:: What the exercise asks ::
From the data below, copy out every line in which the word "dios" occurs.

Stored data
........

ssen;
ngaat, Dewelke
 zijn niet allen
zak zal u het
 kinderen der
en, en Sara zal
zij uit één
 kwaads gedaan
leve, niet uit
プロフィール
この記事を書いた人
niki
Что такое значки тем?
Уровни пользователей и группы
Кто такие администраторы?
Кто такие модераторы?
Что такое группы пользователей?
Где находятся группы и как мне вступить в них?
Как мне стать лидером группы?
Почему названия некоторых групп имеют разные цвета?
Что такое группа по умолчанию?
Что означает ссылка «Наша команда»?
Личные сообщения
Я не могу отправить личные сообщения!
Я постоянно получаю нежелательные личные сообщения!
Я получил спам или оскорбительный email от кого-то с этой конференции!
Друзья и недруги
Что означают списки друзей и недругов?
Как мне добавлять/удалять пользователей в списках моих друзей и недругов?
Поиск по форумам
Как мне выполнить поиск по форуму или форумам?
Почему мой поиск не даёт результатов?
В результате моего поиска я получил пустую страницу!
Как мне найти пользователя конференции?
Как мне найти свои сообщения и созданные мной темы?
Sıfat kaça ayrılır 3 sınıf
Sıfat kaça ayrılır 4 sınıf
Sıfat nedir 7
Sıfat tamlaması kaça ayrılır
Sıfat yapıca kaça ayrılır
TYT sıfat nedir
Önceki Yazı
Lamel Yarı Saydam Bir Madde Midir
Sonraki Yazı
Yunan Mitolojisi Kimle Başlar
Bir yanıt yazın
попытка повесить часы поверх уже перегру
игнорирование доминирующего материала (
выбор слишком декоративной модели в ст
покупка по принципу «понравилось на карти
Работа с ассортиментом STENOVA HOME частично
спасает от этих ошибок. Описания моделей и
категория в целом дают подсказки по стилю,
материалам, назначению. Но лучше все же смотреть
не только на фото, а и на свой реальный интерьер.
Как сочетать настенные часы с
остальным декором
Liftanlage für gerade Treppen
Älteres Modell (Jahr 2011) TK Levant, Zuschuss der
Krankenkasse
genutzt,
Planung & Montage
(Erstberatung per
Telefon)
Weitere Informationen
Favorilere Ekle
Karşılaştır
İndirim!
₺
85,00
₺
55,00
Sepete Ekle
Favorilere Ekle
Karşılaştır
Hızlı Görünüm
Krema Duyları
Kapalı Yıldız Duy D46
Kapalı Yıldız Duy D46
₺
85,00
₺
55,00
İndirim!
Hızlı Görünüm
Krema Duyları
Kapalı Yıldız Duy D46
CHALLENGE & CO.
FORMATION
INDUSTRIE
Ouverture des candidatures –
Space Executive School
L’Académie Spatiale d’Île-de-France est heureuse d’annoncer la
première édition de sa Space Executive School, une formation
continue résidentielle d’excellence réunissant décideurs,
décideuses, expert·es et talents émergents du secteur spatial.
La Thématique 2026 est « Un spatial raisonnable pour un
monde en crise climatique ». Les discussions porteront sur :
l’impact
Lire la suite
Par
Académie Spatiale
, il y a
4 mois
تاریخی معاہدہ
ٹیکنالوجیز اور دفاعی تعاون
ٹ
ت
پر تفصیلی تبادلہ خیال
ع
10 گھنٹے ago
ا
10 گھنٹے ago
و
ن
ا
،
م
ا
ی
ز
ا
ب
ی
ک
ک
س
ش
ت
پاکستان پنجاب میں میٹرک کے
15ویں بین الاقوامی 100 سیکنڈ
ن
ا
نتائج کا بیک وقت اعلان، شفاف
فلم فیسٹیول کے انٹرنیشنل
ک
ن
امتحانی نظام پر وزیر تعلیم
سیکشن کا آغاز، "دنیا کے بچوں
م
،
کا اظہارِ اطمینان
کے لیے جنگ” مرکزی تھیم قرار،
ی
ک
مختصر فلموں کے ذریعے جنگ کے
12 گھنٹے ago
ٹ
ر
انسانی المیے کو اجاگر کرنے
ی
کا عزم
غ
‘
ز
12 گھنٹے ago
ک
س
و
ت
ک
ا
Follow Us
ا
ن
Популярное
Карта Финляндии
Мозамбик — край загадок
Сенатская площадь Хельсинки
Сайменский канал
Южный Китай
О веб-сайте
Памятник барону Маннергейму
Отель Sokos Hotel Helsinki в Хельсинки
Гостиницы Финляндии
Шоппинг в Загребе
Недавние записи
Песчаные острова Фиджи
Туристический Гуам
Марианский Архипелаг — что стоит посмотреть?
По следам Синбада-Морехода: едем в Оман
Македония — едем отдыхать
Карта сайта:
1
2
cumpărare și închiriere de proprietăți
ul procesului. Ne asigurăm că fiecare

........

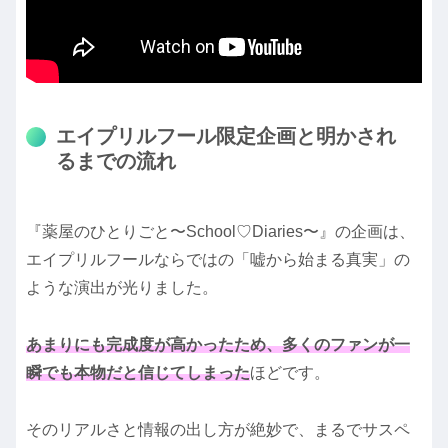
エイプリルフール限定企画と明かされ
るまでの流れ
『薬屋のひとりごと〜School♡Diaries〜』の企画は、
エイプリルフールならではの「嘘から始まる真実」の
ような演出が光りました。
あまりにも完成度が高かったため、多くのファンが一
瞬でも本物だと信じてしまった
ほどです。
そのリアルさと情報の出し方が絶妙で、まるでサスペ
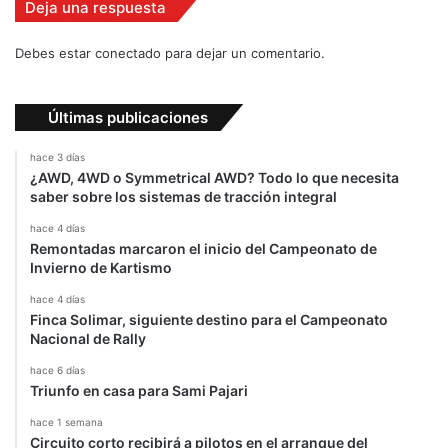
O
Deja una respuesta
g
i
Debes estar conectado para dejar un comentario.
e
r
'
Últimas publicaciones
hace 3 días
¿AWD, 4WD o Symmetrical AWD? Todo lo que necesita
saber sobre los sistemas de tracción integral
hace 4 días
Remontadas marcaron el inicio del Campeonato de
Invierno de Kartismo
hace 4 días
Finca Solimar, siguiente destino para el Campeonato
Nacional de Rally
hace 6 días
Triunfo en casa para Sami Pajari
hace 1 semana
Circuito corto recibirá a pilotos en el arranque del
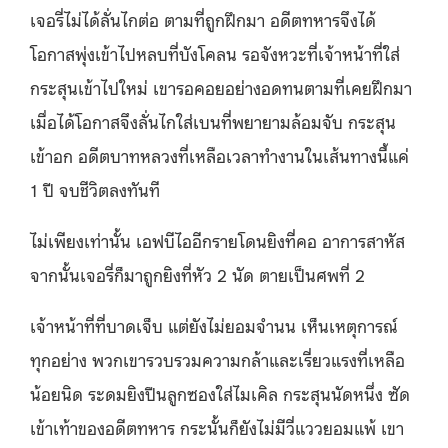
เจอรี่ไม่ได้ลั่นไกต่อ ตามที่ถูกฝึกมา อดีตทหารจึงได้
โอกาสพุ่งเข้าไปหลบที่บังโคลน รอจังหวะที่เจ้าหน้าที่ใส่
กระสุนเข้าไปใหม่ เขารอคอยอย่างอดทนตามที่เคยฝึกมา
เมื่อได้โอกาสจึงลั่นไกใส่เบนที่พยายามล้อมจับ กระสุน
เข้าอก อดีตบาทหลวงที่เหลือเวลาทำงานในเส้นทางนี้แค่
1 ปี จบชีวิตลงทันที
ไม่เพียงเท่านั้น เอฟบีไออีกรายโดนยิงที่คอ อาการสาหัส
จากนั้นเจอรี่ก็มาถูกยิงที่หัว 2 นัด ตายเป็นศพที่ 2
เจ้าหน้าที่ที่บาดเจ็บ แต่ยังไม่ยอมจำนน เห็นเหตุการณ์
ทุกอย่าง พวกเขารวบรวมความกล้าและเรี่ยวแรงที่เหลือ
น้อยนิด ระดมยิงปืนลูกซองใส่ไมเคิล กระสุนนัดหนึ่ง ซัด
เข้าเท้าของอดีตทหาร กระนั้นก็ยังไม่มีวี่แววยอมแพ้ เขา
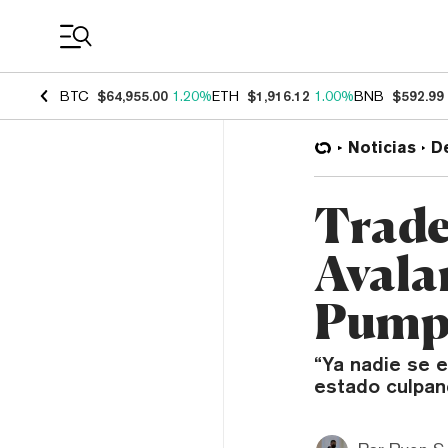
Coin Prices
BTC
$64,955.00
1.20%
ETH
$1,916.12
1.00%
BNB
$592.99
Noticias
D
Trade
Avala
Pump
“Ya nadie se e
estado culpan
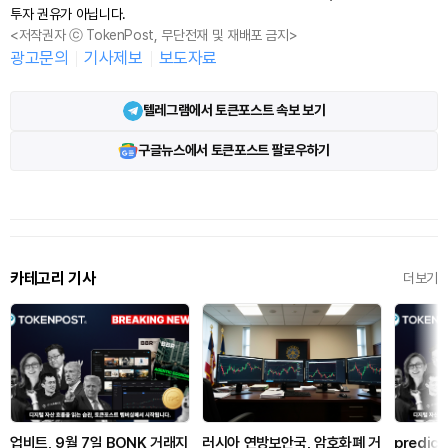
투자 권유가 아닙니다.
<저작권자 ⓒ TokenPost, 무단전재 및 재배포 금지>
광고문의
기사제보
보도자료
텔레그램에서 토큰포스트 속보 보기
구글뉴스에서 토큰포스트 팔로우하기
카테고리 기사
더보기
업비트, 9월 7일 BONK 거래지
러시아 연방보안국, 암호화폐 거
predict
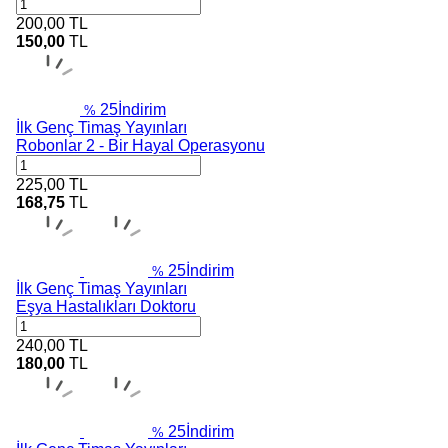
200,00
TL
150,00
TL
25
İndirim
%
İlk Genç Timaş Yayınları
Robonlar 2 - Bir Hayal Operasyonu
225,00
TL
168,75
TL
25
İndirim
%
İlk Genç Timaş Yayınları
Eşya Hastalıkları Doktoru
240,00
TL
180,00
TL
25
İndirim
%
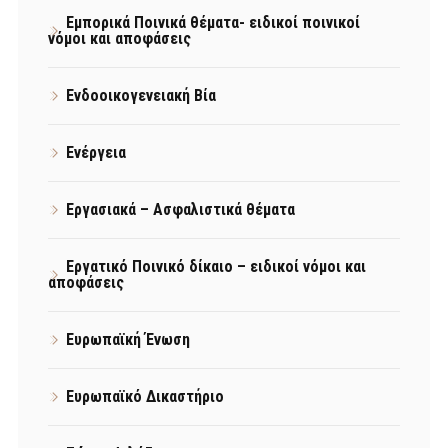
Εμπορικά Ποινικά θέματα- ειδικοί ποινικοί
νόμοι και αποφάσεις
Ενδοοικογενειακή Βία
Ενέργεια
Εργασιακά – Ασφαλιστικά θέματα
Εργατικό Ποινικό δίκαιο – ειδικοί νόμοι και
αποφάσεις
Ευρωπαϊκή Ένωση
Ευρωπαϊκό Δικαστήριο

........

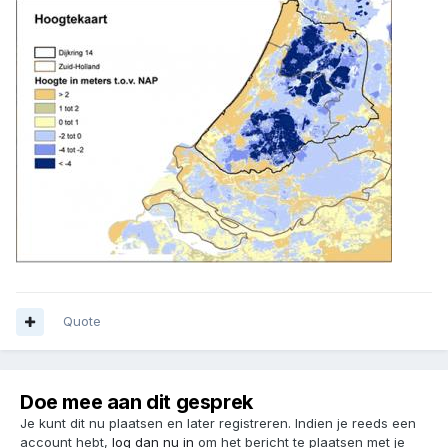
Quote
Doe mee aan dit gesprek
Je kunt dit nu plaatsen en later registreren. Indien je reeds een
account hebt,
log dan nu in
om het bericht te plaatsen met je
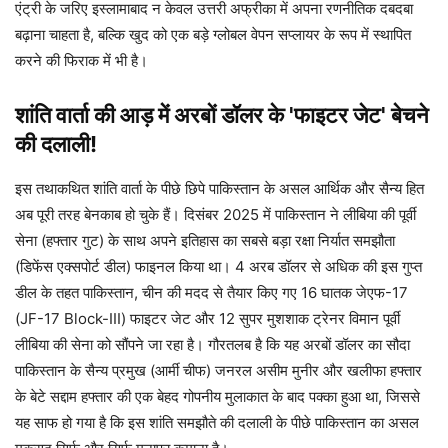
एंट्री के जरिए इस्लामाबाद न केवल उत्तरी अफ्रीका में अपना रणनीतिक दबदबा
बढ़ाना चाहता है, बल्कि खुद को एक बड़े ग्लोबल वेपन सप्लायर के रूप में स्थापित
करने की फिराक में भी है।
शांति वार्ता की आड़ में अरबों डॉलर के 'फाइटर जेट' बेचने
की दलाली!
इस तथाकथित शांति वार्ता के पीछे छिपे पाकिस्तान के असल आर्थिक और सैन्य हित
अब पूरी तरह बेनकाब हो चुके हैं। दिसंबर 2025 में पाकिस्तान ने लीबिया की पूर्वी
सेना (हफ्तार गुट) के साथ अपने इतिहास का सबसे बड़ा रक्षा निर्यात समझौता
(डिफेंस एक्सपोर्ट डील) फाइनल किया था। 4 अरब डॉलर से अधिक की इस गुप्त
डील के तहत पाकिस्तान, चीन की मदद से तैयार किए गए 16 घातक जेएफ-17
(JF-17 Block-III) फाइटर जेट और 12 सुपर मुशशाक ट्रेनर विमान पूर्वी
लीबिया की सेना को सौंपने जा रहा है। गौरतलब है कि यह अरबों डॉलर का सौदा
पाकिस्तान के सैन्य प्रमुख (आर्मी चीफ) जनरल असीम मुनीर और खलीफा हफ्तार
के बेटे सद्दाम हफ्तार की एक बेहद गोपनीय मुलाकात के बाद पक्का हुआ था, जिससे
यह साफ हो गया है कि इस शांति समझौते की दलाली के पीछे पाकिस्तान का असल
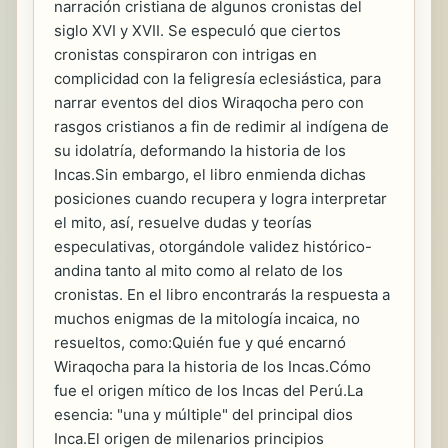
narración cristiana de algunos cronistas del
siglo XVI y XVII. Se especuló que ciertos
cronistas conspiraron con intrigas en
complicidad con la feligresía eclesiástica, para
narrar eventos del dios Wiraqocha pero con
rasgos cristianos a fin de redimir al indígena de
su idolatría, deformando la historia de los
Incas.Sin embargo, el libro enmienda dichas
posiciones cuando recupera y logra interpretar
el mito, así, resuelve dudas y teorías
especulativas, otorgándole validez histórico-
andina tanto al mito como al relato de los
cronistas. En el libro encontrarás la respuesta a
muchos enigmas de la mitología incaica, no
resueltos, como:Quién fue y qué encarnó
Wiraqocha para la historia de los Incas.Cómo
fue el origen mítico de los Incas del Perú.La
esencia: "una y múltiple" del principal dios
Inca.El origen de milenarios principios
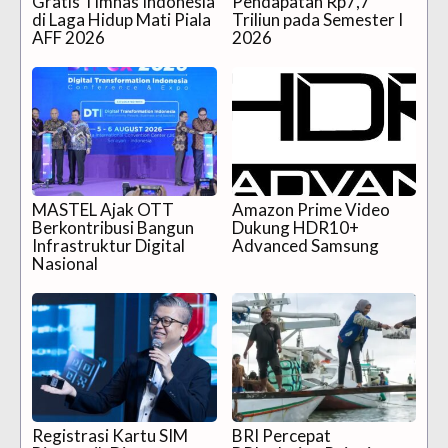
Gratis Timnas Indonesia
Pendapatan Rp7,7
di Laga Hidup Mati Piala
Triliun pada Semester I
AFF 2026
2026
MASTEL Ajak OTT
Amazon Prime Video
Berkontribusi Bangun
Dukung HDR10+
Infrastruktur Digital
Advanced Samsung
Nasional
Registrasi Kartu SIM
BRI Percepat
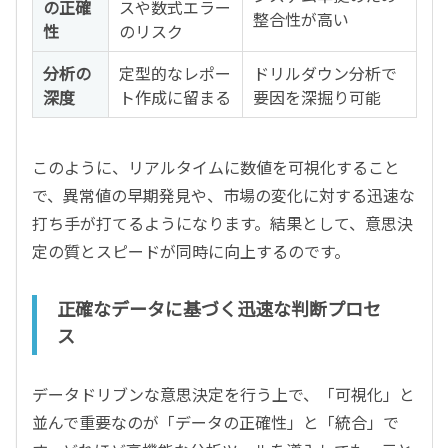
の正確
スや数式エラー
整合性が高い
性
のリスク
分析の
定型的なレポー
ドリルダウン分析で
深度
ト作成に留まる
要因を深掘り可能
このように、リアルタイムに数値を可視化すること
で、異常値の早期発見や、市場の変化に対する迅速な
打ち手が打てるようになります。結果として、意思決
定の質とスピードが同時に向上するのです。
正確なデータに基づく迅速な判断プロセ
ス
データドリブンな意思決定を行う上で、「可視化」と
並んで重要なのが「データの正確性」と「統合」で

........

:: Exercise output ::
narrar eventos del dios Wiraqocha pero con
esencia: "una y múltiple" del principal dios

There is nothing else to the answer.